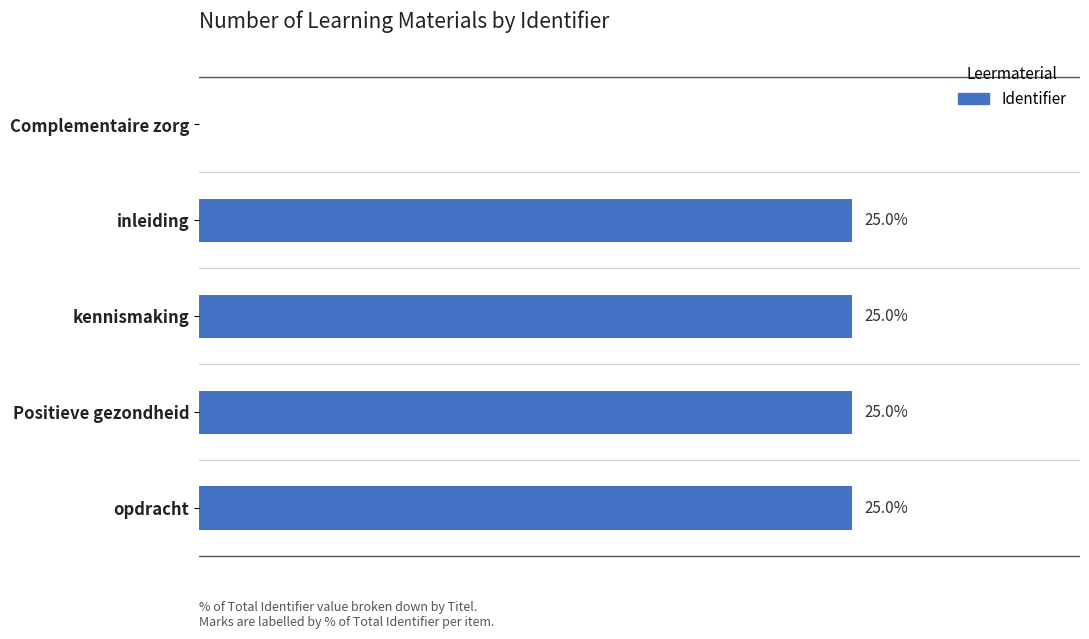

Where is the data nearest to the value 12?

Complementaire zorg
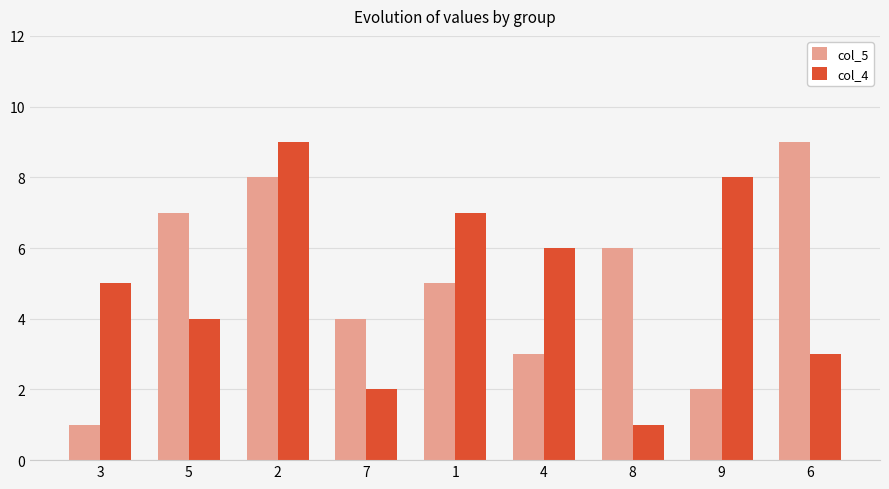

How many data points in col_5 are less than 5?

4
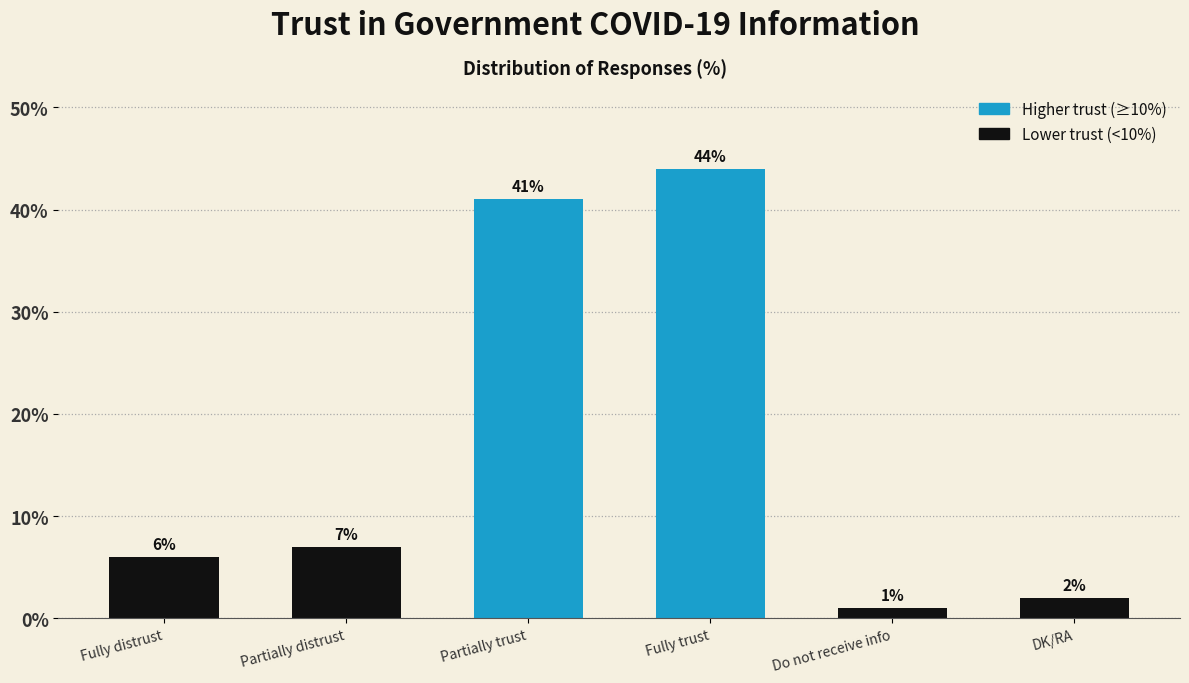

List the labels in order of value, smallest first.

Do not receive info, DK/RA, Fully distrust, Partially distrust, Partially trust, Fully trust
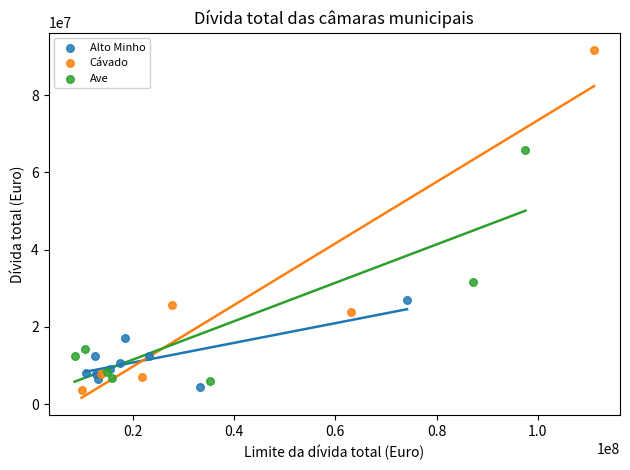

What are all the series names shown in the legend?

Alto Minho, Cávado, Ave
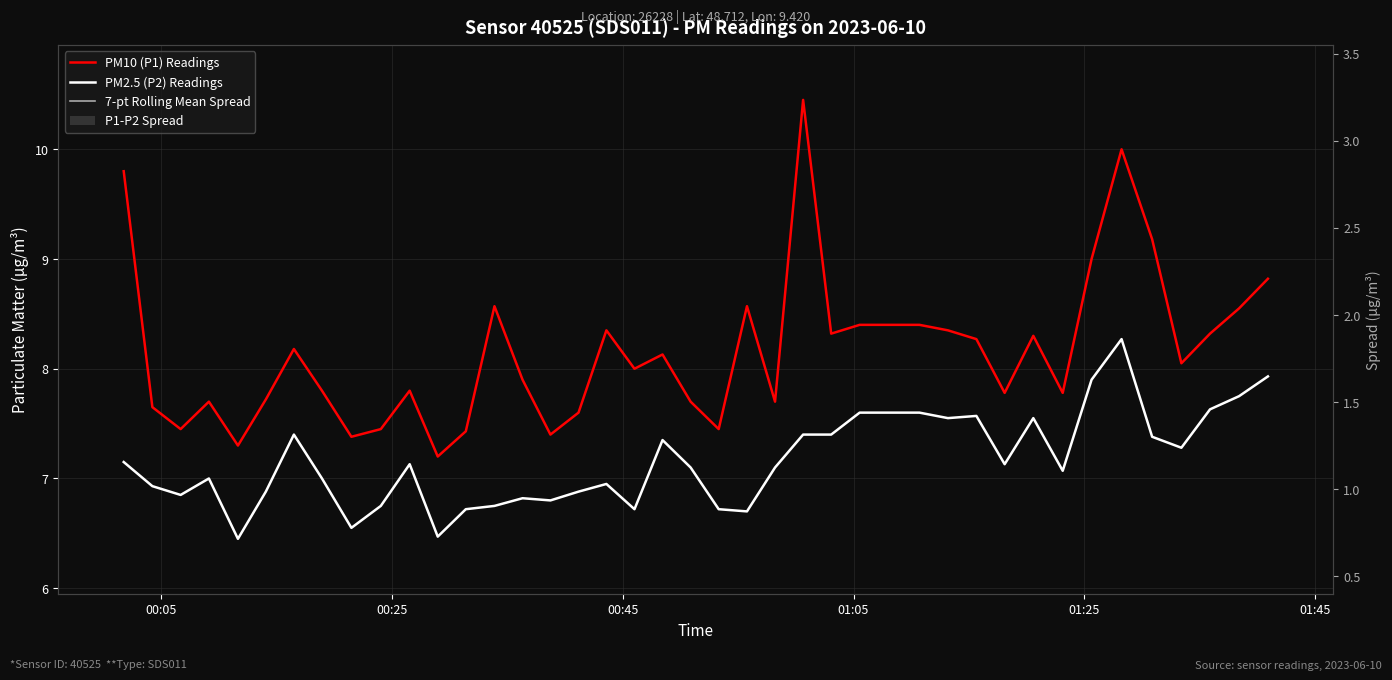

The PM2.5 (P2) Readings series shows 10.3 at 24. True or false?

False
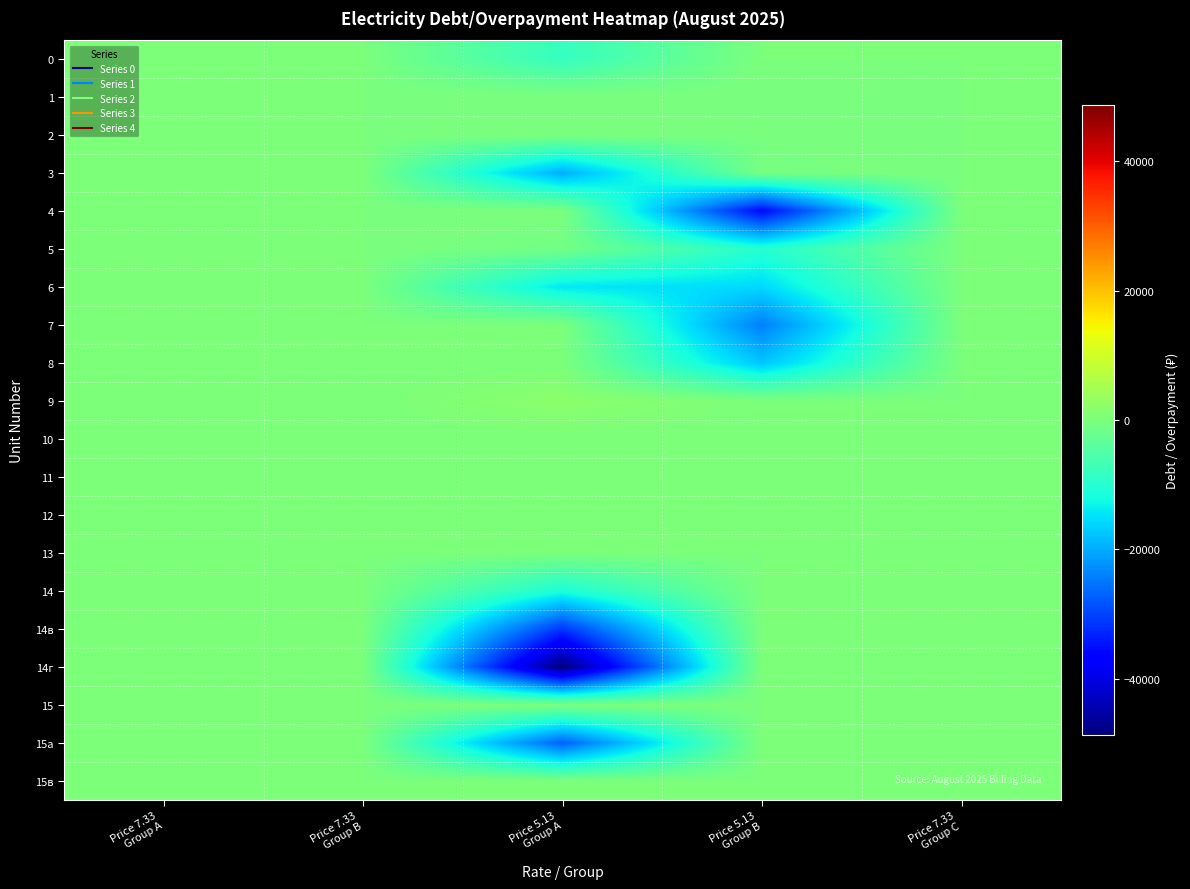

Reading left to right, extract all data points from this chart.

0: Price 7.33
Group A=0.0	Price 7.33
Group B=0.0	Price 5.13
Group A=-8254.0	Price 5.13
Group B=0.0	Price 7.33
Group C=0.0
1: Price 7.33
Group A=0.0	Price 7.33
Group B=0.0	Price 5.13
Group A=-7.3	Price 5.13
Group B=-88.0	Price 7.33
Group C=0.0
2: Price 7.33
Group A=0.0	Price 7.33
Group B=0.0	Price 5.13
Group A=0.0	Price 5.13
Group B=-307.9	Price 7.33
Group C=0.0
3: Price 7.33
Group A=0.0	Price 7.33
Group B=0.0	Price 5.13
Group A=-19816.4	Price 5.13
Group B=-615.7	Price 7.33
Group C=0.0
4: Price 7.33
Group A=0.0	Price 7.33
Group B=0.0	Price 5.13
Group A=-14.7	Price 5.13
Group B=-35875.3	Price 7.33
Group C=0.0
5: Price 7.33
Group A=0.0	Price 7.33
Group B=0.0	Price 5.13
Group A=-993.2	Price 5.13
Group B=-10083.7	Price 7.33
Group C=0.0
6: Price 7.33
Group A=0.0	Price 7.33
Group B=0.0	Price 5.13
Group A=-14315.5	Price 5.13
Group B=-15673.6	Price 7.33
Group C=0.0
7: Price 7.33
Group A=0.0	Price 7.33
Group B=0.0	Price 5.13
Group A=0.0	Price 5.13
Group B=-24282.2	Price 7.33
Group C=0.0
8: Price 7.33
Group A=0.0	Price 7.33
Group B=0.0	Price 5.13
Group A=0.0	Price 5.13
Group B=-17492.8	Price 7.33
Group C=0.0
9: Price 7.33
Group A=0.0	Price 7.33
Group B=0.0	Price 5.13
Group A=1891.6	Price 5.13
Group B=0.0	Price 7.33
Group C=0.0
10: Price 7.33
Group A=0.0	Price 7.33
Group B=0.0	Price 5.13
Group A=0.0	Price 5.13
Group B=0.0	Price 7.33
Group C=0.0
11: Price 7.33
Group A=0.0	Price 7.33
Group B=0.0	Price 5.13
Group A=0.0	Price 5.13
Group B=0.0	Price 7.33
Group C=0.0
12: Price 7.33
Group A=0.0	Price 7.33
Group B=0.0	Price 5.13
Group A=0.0	Price 5.13
Group B=0.0	Price 7.33
Group C=0.0
13: Price 7.33
Group A=0.0	Price 7.33
Group B=0.0	Price 5.13
Group A=0.0	Price 5.13
Group B=0.0	Price 7.33
Group C=0.0
14: Price 7.33
Group A=0.0	Price 7.33
Group B=0.0	Price 5.13
Group A=-11217.4	Price 5.13
Group B=0.0	Price 7.33
Group C=0.0
14в: Price 7.33
Group A=0.0	Price 7.33
Group B=0.0	Price 5.13
Group A=-31331.8	Price 5.13
Group B=0.0	Price 7.33
Group C=0.0
14г: Price 7.33
Group A=0.0	Price 7.33
Group B=0.0	Price 5.13
Group A=-48700.5	Price 5.13
Group B=0.0	Price 7.33
Group C=0.0
15: Price 7.33
Group A=0.0	Price 7.33
Group B=0.0	Price 5.13
Group A=-139.3	Price 5.13
Group B=0.0	Price 7.33
Group C=0.0
15а: Price 7.33
Group A=0.0	Price 7.33
Group B=0.0	Price 5.13
Group A=-27217.9	Price 5.13
Group B=0.0	Price 7.33
Group C=0.0
15в: Price 7.33
Group A=0.0	Price 7.33
Group B=0.0	Price 5.13
Group A=0.0	Price 5.13
Group B=0.0	Price 7.33
Group C=0.0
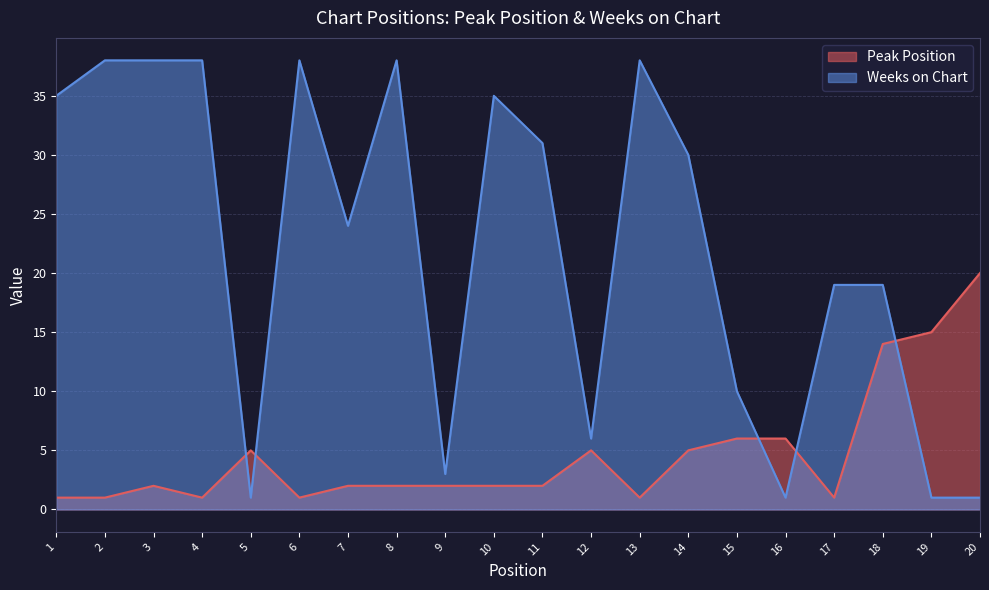

Read the Weeks on Chart value at 3, to the nearest 10.

40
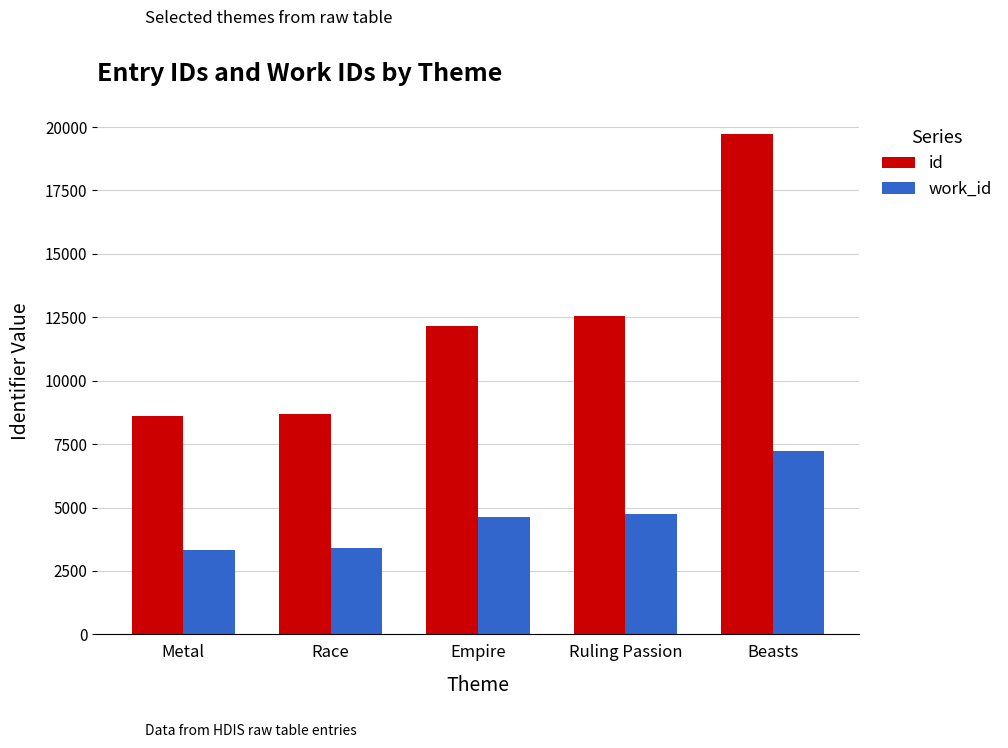

What is the maximum value shown in the chart?

19735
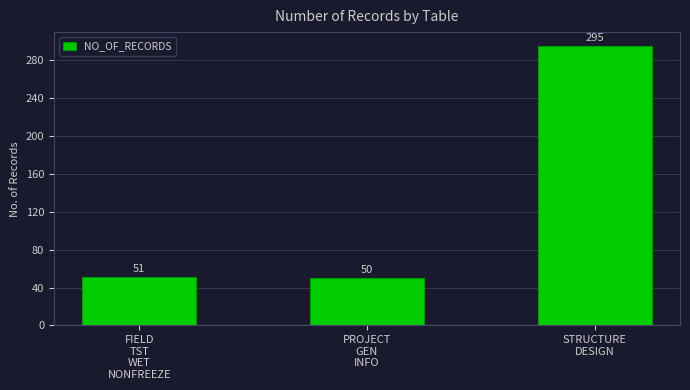

The chart shows a value of 50 at PROJECT
GEN
INFO. True or false?

True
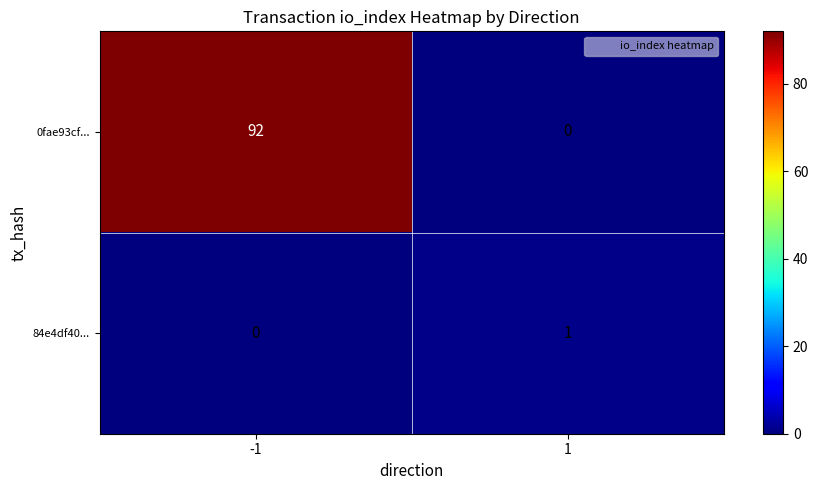

Which series has the largest range (max minus min)?

0fae93cf...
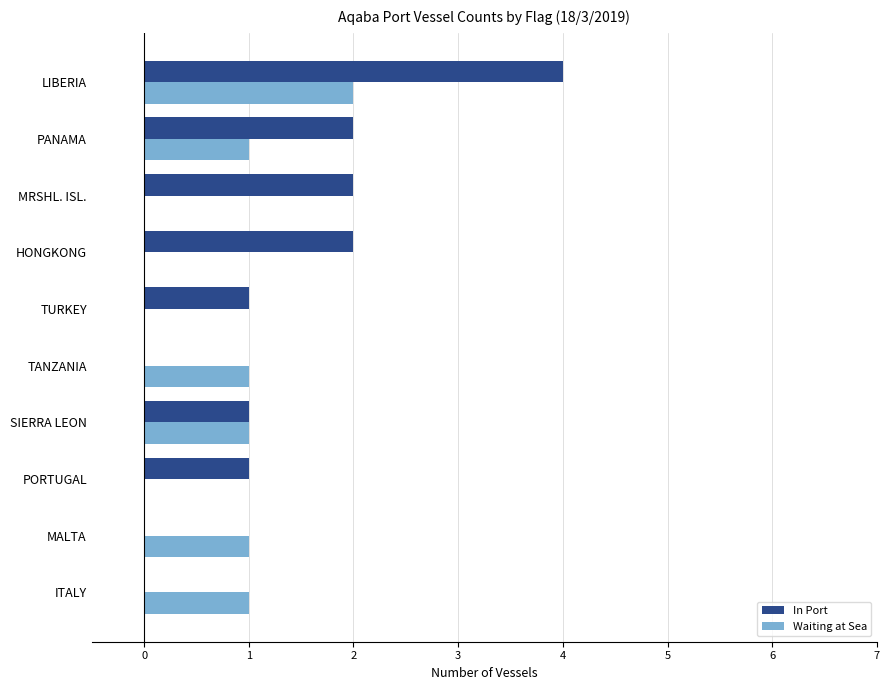

What is the average value of the Waiting at Sea series?

1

* WHAT IS NEEDED *
Copy every one of the lines above word for word. Leave the pictures out of your answer.

* ANSWER BELOW *
Where is the data nearest to the value 12?

Complementaire zorg

How many data points in col_5 are less than 5?

4

List the labels in order of value, smallest first.

Do not receive info, DK/RA, Fully distrust, Partially distrust, Partially trust, Fully trust

What are all the series names shown in the legend?

Alto Minho, Cávado, Ave

The PM2.5 (P2) Readings series shows 10.3 at 24. True or false?

False

Reading left to right, extract all data points from this chart.

0: Price 7.33
Group A=0.0	Price 7.33
Group B=0.0	Price 5.13
Group A=-8254.0	Price 5.13
Group B=0.0	Price 7.33
Group C=0.0
1: Price 7.33
Group A=0.0	Price 7.33
Group B=0.0	Price 5.13
Group A=-7.3	Price 5.13
Group B=-88.0	Price 7.33
Group C=0.0
2: Price 7.33
Group A=0.0	Price 7.33
Group B=0.0	Price 5.13
Group A=0.0	Price 5.13
Group B=-307.9	Price 7.33
Group C=0.0
3: Price 7.33
Group A=0.0	Price 7.33
Group B=0.0	Price 5.13
Group A=-19816.4	Price 5.13
Group B=-615.7	Price 7.33
Group C=0.0
4: Price 7.33
Group A=0.0	Price 7.33
Group B=0.0	Price 5.13
Group A=-14.7	Price 5.13
Group B=-35875.3	Price 7.33
Group C=0.0
5: Price 7.33
Group A=0.0	Price 7.33
Group B=0.0	Price 5.13
Group A=-993.2	Price 5.13
Group B=-10083.7	Price 7.33
Group C=0.0
6: Price 7.33
Group A=0.0	Price 7.33
Group B=0.0	Price 5.13
Group A=-14315.5	Price 5.13
Group B=-15673.6	Price 7.33
Group C=0.0
7: Price 7.33
Group A=0.0	Price 7.33
Group B=0.0	Price 5.13
Group A=0.0	Price 5.13
Group B=-24282.2	Price 7.33
Group C=0.0
8: Price 7.33
Group A=0.0	Price 7.33
Group B=0.0	Price 5.13
Group A=0.0	Price 5.13
Group B=-17492.8	Price 7.33
Group C=0.0
9: Price 7.33
Group A=0.0	Price 7.33
Group B=0.0	Price 5.13
Group A=1891.6	Price 5.13
Group B=0.0	Price 7.33
Group C=0.0
10: Price 7.33
Group A=0.0	Price 7.33
Group B=0.0	Price 5.13
Group A=0.0	Price 5.13
Group B=0.0	Price 7.33
Group C=0.0
11: Price 7.33
Group A=0.0	Price 7.33
Group B=0.0	Price 5.13
Group A=0.0	Price 5.13
Group B=0.0	Price 7.33
Group C=0.0
12: Price 7.33
Group A=0.0	Price 7.33
Group B=0.0	Price 5.13
Group A=0.0	Price 5.13
Group B=0.0	Price 7.33
Group C=0.0
13: Price 7.33
Group A=0.0	Price 7.33
Group B=0.0	Price 5.13
Group A=0.0	Price 5.13
Group B=0.0	Price 7.33
Group C=0.0
14: Price 7.33
Group A=0.0	Price 7.33
Group B=0.0	Price 5.13
Group A=-11217.4	Price 5.13
Group B=0.0	Price 7.33
Group C=0.0
14в: Price 7.33
Group A=0.0	Price 7.33
Group B=0.0	Price 5.13
Group A=-31331.8	Price 5.13
Group B=0.0	Price 7.33
Group C=0.0
14г: Price 7.33
Group A=0.0	Price 7.33
Group B=0.0	Price 5.13
Group A=-48700.5	Price 5.13
Group B=0.0	Price 7.33
Group C=0.0
15: Price 7.33
Group A=0.0	Price 7.33
Group B=0.0	Price 5.13
Group A=-139.3	Price 5.13
Group B=0.0	Price 7.33
Group C=0.0
15а: Price 7.33
Group A=0.0	Price 7.33
Group B=0.0	Price 5.13
Group A=-27217.9	Price 5.13
Group B=0.0	Price 7.33
Group C=0.0
15в: Price 7.33
Group A=0.0	Price 7.33
Group B=0.0	Price 5.13
Group A=0.0	Price 5.13
Group B=0.0	Price 7.33
Group C=0.0

Read the Weeks on Chart value at 3, to the nearest 10.

40

What is the maximum value shown in the chart?

19735

The chart shows a value of 50 at PROJECT
GEN
INFO. True or false?

True

Which series has the largest range (max minus min)?

0fae93cf...

What is the average value of the Waiting at Sea series?

1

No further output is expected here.